━━ Exercise materials

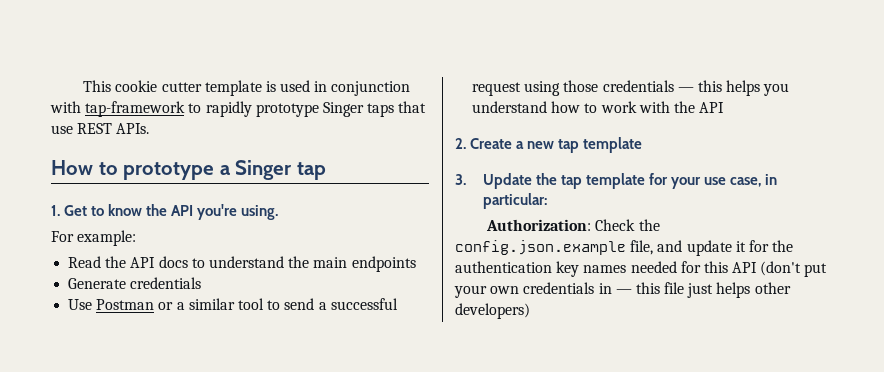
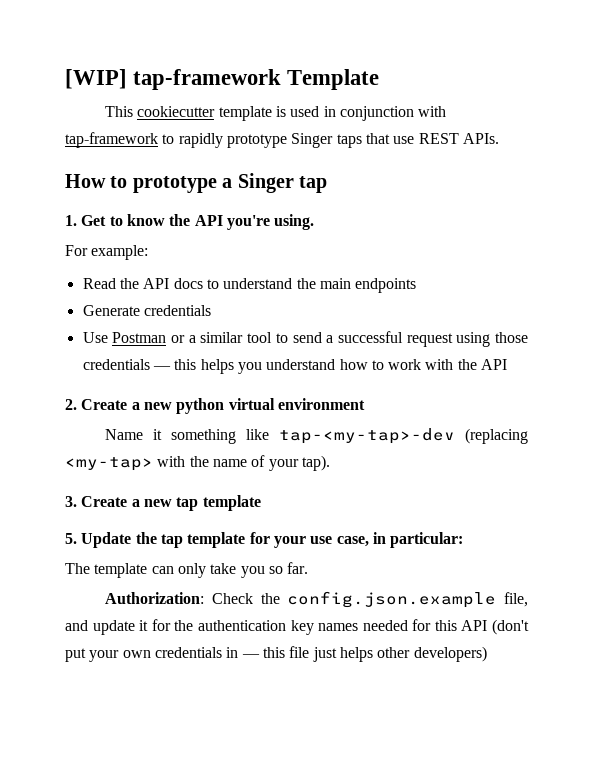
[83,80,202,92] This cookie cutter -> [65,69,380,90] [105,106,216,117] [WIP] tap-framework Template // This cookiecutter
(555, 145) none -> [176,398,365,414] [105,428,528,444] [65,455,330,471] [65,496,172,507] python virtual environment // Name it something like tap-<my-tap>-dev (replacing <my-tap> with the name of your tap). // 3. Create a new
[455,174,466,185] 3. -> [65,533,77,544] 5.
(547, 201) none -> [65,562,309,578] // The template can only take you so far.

━━━━
━━ Exercise materials

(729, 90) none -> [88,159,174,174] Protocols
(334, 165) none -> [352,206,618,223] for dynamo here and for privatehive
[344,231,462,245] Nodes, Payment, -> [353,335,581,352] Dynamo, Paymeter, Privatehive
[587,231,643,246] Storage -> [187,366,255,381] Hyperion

━━━━

From the entries, report each line that includes the word "none".

(555, 145) none -> [176,398,365,414] [105,428,528,444] [65,455,330,471] [65,496,172,507] python virtual environment // Name it something like tap-<my-tap>-dev (replacing <my-tap> with the name of your tap). // 3. Create a new
(547, 201) none -> [65,562,309,578] // The template can only take you so far.
(729, 90) none -> [88,159,174,174] Protocols
(334, 165) none -> [352,206,618,223] for dynamo here and for privatehive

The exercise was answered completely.